**JOB ITEM:**
Work out how many lines of the material below contain the word "avec", then write that number alone.

#### RAW DATA

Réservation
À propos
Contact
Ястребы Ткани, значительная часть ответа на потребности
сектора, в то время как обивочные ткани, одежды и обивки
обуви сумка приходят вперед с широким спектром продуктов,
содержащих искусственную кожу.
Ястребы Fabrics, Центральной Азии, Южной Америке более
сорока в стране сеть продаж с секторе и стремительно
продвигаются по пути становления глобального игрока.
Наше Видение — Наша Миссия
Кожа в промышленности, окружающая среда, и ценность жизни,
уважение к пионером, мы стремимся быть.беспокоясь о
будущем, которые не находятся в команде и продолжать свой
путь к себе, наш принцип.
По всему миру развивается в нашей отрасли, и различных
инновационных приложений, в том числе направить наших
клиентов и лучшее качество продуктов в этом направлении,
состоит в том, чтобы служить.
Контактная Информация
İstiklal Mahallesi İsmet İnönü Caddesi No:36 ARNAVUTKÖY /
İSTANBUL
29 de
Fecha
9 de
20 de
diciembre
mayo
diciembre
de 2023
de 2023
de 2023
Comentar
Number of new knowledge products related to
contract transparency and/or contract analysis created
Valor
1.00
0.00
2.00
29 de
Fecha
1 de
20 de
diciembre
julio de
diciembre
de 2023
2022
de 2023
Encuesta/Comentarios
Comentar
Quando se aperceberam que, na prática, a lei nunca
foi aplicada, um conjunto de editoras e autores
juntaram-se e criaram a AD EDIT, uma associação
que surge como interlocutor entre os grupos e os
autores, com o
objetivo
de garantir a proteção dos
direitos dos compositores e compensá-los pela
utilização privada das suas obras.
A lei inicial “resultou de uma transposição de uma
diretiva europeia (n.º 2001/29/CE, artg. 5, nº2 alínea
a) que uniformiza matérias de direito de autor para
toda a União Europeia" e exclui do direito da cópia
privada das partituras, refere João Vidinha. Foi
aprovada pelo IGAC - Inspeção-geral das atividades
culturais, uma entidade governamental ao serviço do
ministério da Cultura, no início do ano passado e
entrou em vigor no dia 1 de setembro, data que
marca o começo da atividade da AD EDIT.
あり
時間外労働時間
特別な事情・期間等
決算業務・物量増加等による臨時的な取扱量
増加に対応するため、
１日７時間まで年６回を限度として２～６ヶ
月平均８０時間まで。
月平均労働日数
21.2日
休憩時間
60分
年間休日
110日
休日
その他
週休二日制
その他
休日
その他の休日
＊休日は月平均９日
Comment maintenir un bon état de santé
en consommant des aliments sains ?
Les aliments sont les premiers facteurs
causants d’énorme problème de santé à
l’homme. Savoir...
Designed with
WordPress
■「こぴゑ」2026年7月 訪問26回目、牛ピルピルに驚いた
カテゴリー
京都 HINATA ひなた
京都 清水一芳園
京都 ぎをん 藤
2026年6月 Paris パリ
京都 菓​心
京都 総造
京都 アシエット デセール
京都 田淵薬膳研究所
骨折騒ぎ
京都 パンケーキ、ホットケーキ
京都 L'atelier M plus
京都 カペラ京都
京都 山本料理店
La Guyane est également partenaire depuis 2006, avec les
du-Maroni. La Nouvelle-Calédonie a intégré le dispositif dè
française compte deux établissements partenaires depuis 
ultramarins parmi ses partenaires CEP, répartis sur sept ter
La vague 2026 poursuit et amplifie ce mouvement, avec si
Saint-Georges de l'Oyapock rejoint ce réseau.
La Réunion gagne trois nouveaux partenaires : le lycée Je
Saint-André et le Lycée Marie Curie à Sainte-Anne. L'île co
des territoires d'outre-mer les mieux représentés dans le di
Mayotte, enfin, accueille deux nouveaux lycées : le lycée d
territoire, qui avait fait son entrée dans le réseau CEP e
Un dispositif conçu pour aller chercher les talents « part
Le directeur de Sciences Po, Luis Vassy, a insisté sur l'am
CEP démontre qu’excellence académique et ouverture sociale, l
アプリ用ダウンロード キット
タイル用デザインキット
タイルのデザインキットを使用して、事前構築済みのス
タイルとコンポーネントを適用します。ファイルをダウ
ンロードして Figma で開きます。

########

**TASK RESPONSE:**
2